## The task
Please write out every line of the material below precisely as it appears.

---------- Supplied entries

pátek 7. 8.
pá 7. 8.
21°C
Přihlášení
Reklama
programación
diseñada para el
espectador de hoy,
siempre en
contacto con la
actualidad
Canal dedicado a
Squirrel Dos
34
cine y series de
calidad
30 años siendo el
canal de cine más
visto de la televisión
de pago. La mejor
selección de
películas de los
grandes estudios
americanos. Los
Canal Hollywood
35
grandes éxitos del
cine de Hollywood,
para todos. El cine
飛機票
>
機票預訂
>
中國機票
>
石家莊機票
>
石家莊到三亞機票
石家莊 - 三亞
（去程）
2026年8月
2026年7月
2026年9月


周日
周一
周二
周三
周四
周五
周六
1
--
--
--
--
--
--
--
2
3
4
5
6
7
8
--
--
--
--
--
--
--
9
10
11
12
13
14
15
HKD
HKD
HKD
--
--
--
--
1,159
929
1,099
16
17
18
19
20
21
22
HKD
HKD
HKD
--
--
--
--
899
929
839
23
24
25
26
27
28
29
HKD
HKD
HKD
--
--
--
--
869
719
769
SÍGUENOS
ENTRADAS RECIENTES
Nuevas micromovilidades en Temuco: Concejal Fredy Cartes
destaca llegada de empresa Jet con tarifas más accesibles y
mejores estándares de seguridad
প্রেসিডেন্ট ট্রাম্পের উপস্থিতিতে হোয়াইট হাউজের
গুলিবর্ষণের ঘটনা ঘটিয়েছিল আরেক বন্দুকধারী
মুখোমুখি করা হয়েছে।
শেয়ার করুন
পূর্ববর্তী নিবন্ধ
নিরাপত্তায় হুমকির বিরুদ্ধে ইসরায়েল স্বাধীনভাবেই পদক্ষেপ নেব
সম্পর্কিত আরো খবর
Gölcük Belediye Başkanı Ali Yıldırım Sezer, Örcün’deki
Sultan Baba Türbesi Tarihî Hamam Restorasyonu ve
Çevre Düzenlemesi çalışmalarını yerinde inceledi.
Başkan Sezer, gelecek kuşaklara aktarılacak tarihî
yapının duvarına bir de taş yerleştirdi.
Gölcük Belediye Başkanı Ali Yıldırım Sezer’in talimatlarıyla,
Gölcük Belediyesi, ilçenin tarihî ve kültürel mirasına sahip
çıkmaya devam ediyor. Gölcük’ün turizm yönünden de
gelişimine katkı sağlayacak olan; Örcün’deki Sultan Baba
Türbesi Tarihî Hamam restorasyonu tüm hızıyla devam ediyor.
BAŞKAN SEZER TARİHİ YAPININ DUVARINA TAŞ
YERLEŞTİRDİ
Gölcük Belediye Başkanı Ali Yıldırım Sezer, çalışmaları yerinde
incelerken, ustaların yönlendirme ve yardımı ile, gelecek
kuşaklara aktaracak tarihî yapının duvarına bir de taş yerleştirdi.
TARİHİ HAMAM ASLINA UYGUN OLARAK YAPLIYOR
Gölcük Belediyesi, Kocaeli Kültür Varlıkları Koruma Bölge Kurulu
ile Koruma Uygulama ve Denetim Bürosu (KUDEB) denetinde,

--------------------

## Response to this task
pátek 7. 8.
pá 7. 8.
21°C
Přihlášení
Reklama
programación
diseñada para el
espectador de hoy,
siempre en
contacto con la
actualidad
Canal dedicado a
Squirrel Dos
34
cine y series de
calidad
30 años siendo el
canal de cine más
visto de la televisión
de pago. La mejor
selección de
películas de los
grandes estudios
americanos. Los
Canal Hollywood
35
grandes éxitos del
cine de Hollywood,
para todos. El cine
飛機票
>
機票預訂
>
中國機票
>
石家莊機票
>
石家莊到三亞機票
石家莊 - 三亞
（去程）
2026年8月
2026年7月
2026年9月


周日
周一
周二
周三
周四
周五
周六
1
--
--
--
--
--
--
--
2
3
4
5
6
7
8
--
--
--
--
--
--
--
9
10
11
12
13
14
15
HKD
HKD
HKD
--
--
--
--
1,159
929
1,099
16
17
18
19
20
21
22
HKD
HKD
HKD
--
--
--
--
899
929
839
23
24
25
26
27
28
29
HKD
HKD
HKD
--
--
--
--
869
719
769
SÍGUENOS
ENTRADAS RECIENTES
Nuevas micromovilidades en Temuco: Concejal Fredy Cartes
destaca llegada de empresa Jet con tarifas más accesibles y
mejores estándares de seguridad
প্রেসিডেন্ট ট্রাম্পের উপস্থিতিতে হোয়াইট হাউজের
গুলিবর্ষণের ঘটনা ঘটিয়েছিল আরেক বন্দুকধারী
মুখোমুখি করা হয়েছে।
শেয়ার করুন
পূর্ববর্তী নিবন্ধ
নিরাপত্তায় হুমকির বিরুদ্ধে ইসরায়েল স্বাধীনভাবেই পদক্ষেপ নেব
সম্পর্কিত আরো খবর
Gölcük Belediye Başkanı Ali Yıldırım Sezer, Örcün’deki
Sultan Baba Türbesi Tarihî Hamam Restorasyonu ve
Çevre Düzenlemesi çalışmalarını yerinde inceledi.
Başkan Sezer, gelecek kuşaklara aktarılacak tarihî
yapının duvarına bir de taş yerleştirdi.
Gölcük Belediye Başkanı Ali Yıldırım Sezer’in talimatlarıyla,
Gölcük Belediyesi, ilçenin tarihî ve kültürel mirasına sahip
çıkmaya devam ediyor. Gölcük’ün turizm yönünden de
gelişimine katkı sağlayacak olan; Örcün’deki Sultan Baba
Türbesi Tarihî Hamam restorasyonu tüm hızıyla devam ediyor.
BAŞKAN SEZER TARİHİ YAPININ DUVARINA TAŞ
YERLEŞTİRDİ
Gölcük Belediye Başkanı Ali Yıldırım Sezer, çalışmaları yerinde
incelerken, ustaların yönlendirme ve yardımı ile, gelecek
kuşaklara aktaracak tarihî yapının duvarına bir de taş yerleştirdi.
TARİHİ HAMAM ASLINA UYGUN OLARAK YAPLIYOR
Gölcük Belediyesi, Kocaeli Kültür Varlıkları Koruma Bölge Kurulu
ile Koruma Uygulama ve Denetim Bürosu (KUDEB) denetinde,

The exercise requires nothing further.